Cevap vermeyeceğine yemin edebilirim ama sormazsam kendimi kötü hissediyorum. Sen nasılsın? Sicilya'da işler nasıl gidiyor? Padrino hala Gio mu? Yanlış biliyorsam kusura bakma artık, beş yüz elli ikinci mektubumu yazıyorum, cevaplanmayan beş yüz elli iki mektup...

Konu açılmışken, bana ne zaman cevap vermeyi düşünüyorsun? On yıl daha mı bekleyeceksin? İnan mektup yazmak zor değil, eline bir kağıt ve kalem alsan iş hallolacak, eminim. Eğer bu yasaksa arayabilirsin? Sicilya'da telefon kulübeleri yok mu? Kimse seni görmeden beni arayabilirsin. En azından bana bir şey söylersin. Bir daha mektup yazmamamı, ya da mektuplarıma cevap vermeyeceğini... Ben umudumu kaybederim ama yazmaya devam ederim, çünkü Zincir'de tutunabileceğim tek dal çocukluğum. Eh, çocukluğum denince aklıma bir tek sen geliyorsun. Sanırım sadece senin yanında gerçekten çocuk oldum. 
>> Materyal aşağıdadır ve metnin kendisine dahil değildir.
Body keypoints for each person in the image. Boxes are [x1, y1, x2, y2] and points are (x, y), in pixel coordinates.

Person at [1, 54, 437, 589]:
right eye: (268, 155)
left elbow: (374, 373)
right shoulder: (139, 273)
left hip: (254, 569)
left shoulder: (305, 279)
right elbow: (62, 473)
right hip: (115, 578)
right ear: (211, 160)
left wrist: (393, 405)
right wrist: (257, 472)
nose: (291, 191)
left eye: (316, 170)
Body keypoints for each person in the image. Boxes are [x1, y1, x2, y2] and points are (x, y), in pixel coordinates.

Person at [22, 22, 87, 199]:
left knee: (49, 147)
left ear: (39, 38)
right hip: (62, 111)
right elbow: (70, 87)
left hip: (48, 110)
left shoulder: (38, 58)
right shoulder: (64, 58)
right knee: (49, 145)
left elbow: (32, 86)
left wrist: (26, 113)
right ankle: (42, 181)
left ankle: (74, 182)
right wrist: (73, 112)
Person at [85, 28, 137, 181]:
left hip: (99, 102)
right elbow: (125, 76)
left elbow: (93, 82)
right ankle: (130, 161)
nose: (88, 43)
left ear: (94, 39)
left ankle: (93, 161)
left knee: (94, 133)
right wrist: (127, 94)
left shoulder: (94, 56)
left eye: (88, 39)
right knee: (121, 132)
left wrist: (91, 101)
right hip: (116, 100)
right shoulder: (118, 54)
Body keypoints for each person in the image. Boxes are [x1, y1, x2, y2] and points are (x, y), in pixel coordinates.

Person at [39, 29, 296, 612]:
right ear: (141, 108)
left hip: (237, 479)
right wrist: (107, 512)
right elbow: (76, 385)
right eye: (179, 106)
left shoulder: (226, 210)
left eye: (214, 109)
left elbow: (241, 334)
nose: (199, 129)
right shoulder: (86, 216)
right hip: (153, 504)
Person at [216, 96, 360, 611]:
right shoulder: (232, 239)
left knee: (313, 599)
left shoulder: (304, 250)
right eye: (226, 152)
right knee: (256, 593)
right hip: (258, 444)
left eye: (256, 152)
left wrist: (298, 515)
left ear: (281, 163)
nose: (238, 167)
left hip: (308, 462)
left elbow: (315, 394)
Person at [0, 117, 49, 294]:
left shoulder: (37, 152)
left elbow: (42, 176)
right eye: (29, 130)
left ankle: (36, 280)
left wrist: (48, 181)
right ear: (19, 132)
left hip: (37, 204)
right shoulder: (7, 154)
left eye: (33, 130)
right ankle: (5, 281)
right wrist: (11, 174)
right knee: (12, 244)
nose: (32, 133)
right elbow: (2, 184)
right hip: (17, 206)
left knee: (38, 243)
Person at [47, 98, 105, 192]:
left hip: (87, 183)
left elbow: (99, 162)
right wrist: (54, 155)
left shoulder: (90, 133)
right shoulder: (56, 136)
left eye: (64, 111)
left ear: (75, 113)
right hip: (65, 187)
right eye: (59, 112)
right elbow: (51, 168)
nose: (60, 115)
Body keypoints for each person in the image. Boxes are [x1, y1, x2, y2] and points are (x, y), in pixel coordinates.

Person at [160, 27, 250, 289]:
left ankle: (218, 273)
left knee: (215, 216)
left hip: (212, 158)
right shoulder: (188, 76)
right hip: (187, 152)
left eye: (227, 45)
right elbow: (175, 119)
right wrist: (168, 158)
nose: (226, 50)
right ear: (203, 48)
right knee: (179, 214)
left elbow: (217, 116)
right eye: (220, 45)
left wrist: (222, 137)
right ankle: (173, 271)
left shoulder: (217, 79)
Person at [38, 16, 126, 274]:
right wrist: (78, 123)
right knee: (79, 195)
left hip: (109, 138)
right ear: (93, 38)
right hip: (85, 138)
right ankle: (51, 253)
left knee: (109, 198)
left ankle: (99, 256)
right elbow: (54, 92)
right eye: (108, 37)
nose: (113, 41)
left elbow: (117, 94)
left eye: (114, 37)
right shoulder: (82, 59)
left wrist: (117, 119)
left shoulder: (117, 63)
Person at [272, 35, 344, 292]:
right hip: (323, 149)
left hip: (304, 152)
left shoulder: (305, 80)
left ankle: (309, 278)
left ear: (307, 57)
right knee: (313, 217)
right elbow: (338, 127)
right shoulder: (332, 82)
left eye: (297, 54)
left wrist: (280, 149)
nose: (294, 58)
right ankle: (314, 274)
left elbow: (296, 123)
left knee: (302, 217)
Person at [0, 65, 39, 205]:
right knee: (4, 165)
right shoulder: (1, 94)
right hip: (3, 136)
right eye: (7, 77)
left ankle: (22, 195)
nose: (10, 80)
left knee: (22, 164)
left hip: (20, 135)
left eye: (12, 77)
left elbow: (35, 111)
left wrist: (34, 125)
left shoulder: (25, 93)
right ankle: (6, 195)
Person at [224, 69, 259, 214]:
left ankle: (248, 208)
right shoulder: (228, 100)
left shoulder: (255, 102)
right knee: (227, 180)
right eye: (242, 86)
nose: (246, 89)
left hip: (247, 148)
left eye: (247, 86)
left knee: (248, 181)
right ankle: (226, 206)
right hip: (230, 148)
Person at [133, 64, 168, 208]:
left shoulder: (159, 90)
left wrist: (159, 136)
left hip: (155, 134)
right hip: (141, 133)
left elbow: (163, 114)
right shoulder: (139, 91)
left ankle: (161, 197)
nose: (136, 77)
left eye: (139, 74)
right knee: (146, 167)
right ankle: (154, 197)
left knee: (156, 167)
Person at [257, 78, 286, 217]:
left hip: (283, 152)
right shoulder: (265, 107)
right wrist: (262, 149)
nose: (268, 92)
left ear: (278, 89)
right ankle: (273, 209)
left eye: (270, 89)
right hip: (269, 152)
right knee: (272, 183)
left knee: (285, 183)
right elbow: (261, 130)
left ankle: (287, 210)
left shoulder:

Umarım cevap verirsin. Bekleyeceğim. vermesen, hatta sana öğrettiğim Türkçe'yi unutup bu mektuplarımın hiçbirini okuyamıyorsan bile ben yine her hafta sana yazmaya devam edeceğim. 

Sevgilerle,
Kurşun

"Kurşun, ne yapıyorsun kızım tezgahın tepesinde?" dedi içeri yeni giren Esrar gözlerinin üzerinde iki bıyık gibi görünen kaşlarını çatarak, yüzüne çarpan kırmızı ışık esmer tenini daha da koyultuyordu, saçları özenle arkaya taranmıştı ve kırklı yaşlarına olmasına rağmen -orta yaş sendromu olduğuna yemin edebilirdim- üzerindeki takımın kravatını renkli seçmişti. Oturduğum siyah mermer bar tezgahını yeni fark ediyormuşçasına aşağı bakıp yerden ne kadar yüksek olduğumu gördüm. İçerideki tuhaf esinti kollarımı okşadığı sırada kuzguni siyah saçlarım yüzüme çarptı. Nedeni onlarca odası olan bu gece kulübünün duvarlarının tülden olmasıydı. Koridorlardaki esintiler ve sesler doğrudan buraya geliyordu, bazen hiç istemediğim şeyler duyuyordum. 

"Beş yüz elli ikinci mektubunu yazıyor." dedi yanımdan bir ses ve hızla başımı çevirdiğimde dirseklerini oturduğum tezgaha yaslamış başını da avuç içlerine koymuş Kor'la karşılaştım. Kırmızı ışık altında dalgalarla alnına dökülen sarı saçları kızıldan farksızdı. O zamana kadar yazdığım şeyleri okuduğunu fark etmemiştim, ama gözleri, sırıtan yüzüyle beraber kelimelerimde geziniyordu. Yazdığımı hatırladığımda kan yanaklarıma hücum etti ve yüzümü kızarttı. Neyse ki kırmızı ışık altında olduğumuzdan bembeyaz tenimdeki kızarıklık belli olmayacaktı.